Les détails pour chaque secteur :
- Électronique : prix moyen en hausse, notamment pour la mémoire DDR5, avec une croissance continue, et un salon majeur en Corée en février 2026.
- Médias : croissance du marché des jeux mobiles en 2025, avec un sommet en février 2026 lors d’un sommet en Inde sur l’IA.
- Informatique : croissance des profits du secteur logiciel en 2025, avec une grande conférence en mars 2026 à Hangzhou.
- Défense : conférences et salons en Asie, notamment à Singapour et en ligne, en 2026.
- Télécommunications : résultats financiers d’NVIDIA en février 2026, et salon en Singapour en février.
- Mécanique : conférences en Allemagne et en Chine en mars 2026, avec des expositions sur la robotique et l’automatisation.
- Énergie nucléaire : expositions et conférences en février et mars 2026, axées sur le stockage d’énergie et la technologie solaire.
- Pharmacie : conférences en février 2026 à Londres, avec des décisions réglementaires attendues.
- Métaux non ferreux : stocks et marchés à terme en 2026, avec des ajustements réglementaires.
- Chimie : indicateurs de production et de capacité en février 2026, avec une attention à la stabilité du secteur.
Avant le Nouvel An, il est conseillé d’accumuler lors des baisses dans des secteurs à potentiel de rattrapage ou d’amélioration fondamentale, comme la finance non bancaire et la consommation (alimentation, commerce, services). (1) Finance non bancaire : volume de transactions élevé, avec une amélioration possible des commissions et de la confiance du marché, et une réglementation renforcée à partir de mars 2026. (2) Consommation : produits à forte valeur émotionnelle et attraits ludiques, avec une forte demande des jeunes générations, et une croissance dans la vente de produits traditionnels et de services liés au tourisme et à l’hôtellerie.

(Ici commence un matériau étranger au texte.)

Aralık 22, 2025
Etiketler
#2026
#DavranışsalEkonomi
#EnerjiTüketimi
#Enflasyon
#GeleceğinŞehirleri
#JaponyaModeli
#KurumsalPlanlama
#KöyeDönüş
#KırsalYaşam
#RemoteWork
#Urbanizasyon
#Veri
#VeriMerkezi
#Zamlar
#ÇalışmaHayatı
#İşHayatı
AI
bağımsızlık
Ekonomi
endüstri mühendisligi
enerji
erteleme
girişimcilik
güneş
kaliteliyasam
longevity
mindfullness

3. Avertissements de risque
1. L’expérience historique n’est pas nécessairement indicative de l’avenir : les conditions de marché, les tendances sectorielles et l’environnement économique mondial évoluent, rendant les performances passées non garanties.
2. Les politiques peuvent changer de manière inattendue : les mesures économiques, influencées par le contexte macroéconomique, les événements imprévus ou les relations internationales, peuvent dévier des prévisions.
3. La reprise économique peut décevoir : des perturbations externes, des différends commerciaux ou des catastrophes naturelles peuvent ralentir la croissance, impactant la stratégie d’investissement.